Я готов был осудить его за это, когда понял, да только к тому времени у меня у самого уже родился сын.
И я сам сделал все, чтобы от него сбежать.
Ну так вот, отец. Он в спортинтернат приехал вторым. Первым был дядя, бандит. Наверное, только из-за него меня не прибил тренер и вся его компашка друзей-спортсменов. Дядя приехал на БМВ, в компании мужчин в меховых шапках и с толстыми золотыми цепями. Они Переговорили. Тренер поостыл. Ну, в смысле убить. Но насчет исключения все было решено.
– Дело молодое, – сказал мне дядя.
– Поживешь немножко с родителями, – сказал мне дядя.
– То се, год-два, а там и институт, – сказал он.
– Тогда и женитесь со своей девчонкой, – сказал он.
– Терпение, – сказал он.
Спутники дяди смотрели на меня с восхищением. «Хулиган и отличница». Для полноты картины мне не хватало лишь быть сыном прокурора, который, не зная об этом, осудил бы меня на рассрел, а потом повесился.
И о нас сочинил бы песню певец Круг.
…Дядя поговорил со мной немножко, разыгрывая из себя дона Карлеоне.
И уехал куда-то, чтобы всплыть через 5 лет в Босфоре с 10 пулевыми ранами в грудной клетке.
Ведь, как и всякий славянин, он мечтал покорить Константинополь.
…Следующим был отец. Когда он приехал забирать меня из спортинтерната, он не проронил ни слова. Просто помог мне нести сумку с вещами до машины, и молча смотрел, как я сходил за еще одной сумкой, поменьше. Двор был весь выстлан палой листвой.
Я глянул вверх, и мне показалось, что заметил в одном из окон лицо Лены.
Отец молча открыл мне дверь, я уселся – на переднее сидение – и мы поехали. Я смотрел в боковое стекло все время, что мы разворачивались и уезжали, смотрел очень внимательно, но так и не увидел больше ее лица. Потом поглядел тайком на отца, который сосредоточенно рулил, выезжая из города. Съежился. Я ожидал неприятностей.
Но он так и ничего не сказал.
* * *
Так вот, алкоголь.
Не испытывая к нему никакого пристрастия я, тем не менее, с удовольствием воспользовался такой его опцией как «отключи память». А чтобы это не выглядело совсем уж асоциально – моя проблема с детства, как я уже говорил, – я изображал из себя компанейского парня, любителя Общения, и Компаний. С учетом того что я, – как и все люди, не учившие в школе ничего, кроме физкультуры, – поступил на факультет журналистики, это далось мне легко. Ну и, как и положено всякому студенту факультета журналистики, я не только пил, но и, время от времени, пытался написать книгу. Началось все с рассказов, один из которых напечатали в России. Местных это с ума свело: в интернете я только и делал, что читал про «бездарного мля на писаку Лоринкова». Чего вы так ругаетесь, все время хотел я сказать им, разве вы еврейские интеллигенты? Конечно, нет. Из Молдавии все евреи уехали. И русские. И молдаване.

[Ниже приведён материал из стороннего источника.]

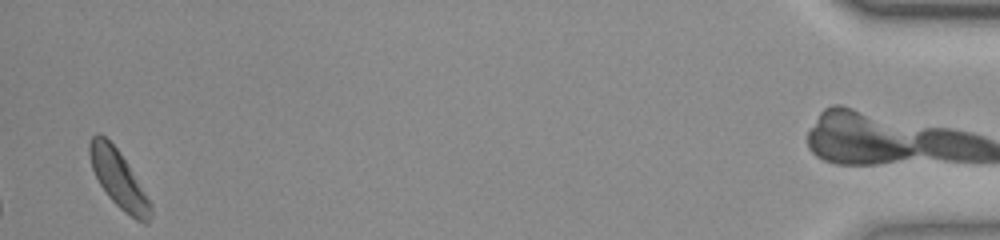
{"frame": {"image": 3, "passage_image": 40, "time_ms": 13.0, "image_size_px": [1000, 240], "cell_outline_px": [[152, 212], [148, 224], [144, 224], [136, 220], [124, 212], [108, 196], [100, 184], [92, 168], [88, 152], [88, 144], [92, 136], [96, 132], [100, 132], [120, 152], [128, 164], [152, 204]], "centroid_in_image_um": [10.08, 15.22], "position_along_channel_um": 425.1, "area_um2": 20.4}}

Даже тренер с Леной уехали.
Ее, конечно, попотрошили как следует. Никакого намека на мое присутствие в ее влагалище, матке, трубах, и что там еще есть в их женской требухе, не оставили. Вычистили, как трубочист Андерсена – трубу в Копенгагене. Или где там прозябал Андерсен. Я все пытался понять – в те редкие минуты, когда оставался один и мог не изображаться из себя весельчака, сангвиника, порывистого парня, Бойца и тому подобную хрень, – видел ли я ее в самом деле в день, когда меня выгнали из спортинтерната. Иногда я убеждал себя в том, что видел. Иногда мне хотелось верить, что нет. Мы с тех пор не перекинулись с Леной ни словечком: когда я подрос достаточно доля того, чтобы набраться смелости и позвонить им домой, оказалось, что они уехали. Действительность превзошла все мои ожидания.
Тренер оказался немцем, и они репатриировались в Германию.
Я не стал искать их немецкий адрес, о чем еще несколько лет очень жалел. Так или иначе, жизнь шла – как пишут мои коллеги в своих сраных романах… да, как и все писатели, я терпеть не могу других писателей, – и я запил. Довольно рано. Мне как раз исполнилось 16, и я поступил в университет. Дальнейшие десять лет я помню очень смутно. Наверняка, я обладал недюжинным здоровьем – ведь я успел выполнить и норматив мастера спорта, – потому что выдержал десятилетие напряженного алкогольного марафона. Если бы я не был в юности спортсменом, то не выжил бы. Это напоминало прыжок в бассейн. Сначала вас обжигает чересчур холодная вода, – вы же еще не разогрелись как следует, – потом вы видите все искаженным, в завихрениях пузырьков, запотевших очках.
Таким я все и видел десять лет.
И по прошествии их, став отцом, и потеряв жену и ребенка, я словно вынырнул на поверхность.
Чтобы увидеть, что все очень изменилось.
Что все ушли, а я остался. Кто-то умер, кого-то убили в так называемые «лихие девяностые», лихого в которых лишь столько, сколько придумали мои бездарные коллеги-журналисты – большинство моих одноклассников подались, как спортсменам полагается, в рэкет, – кто-то уехал. Еще я увидел, что даже полуразрушенная Молдавия начала 90—хх была, в сравнении с нынешней Молдавией, чем-то сугубо городским, культурным и бесконечно потерянным. Мне даже пришла в голову мысль написать книгу «Молдавия которую мы потеряли».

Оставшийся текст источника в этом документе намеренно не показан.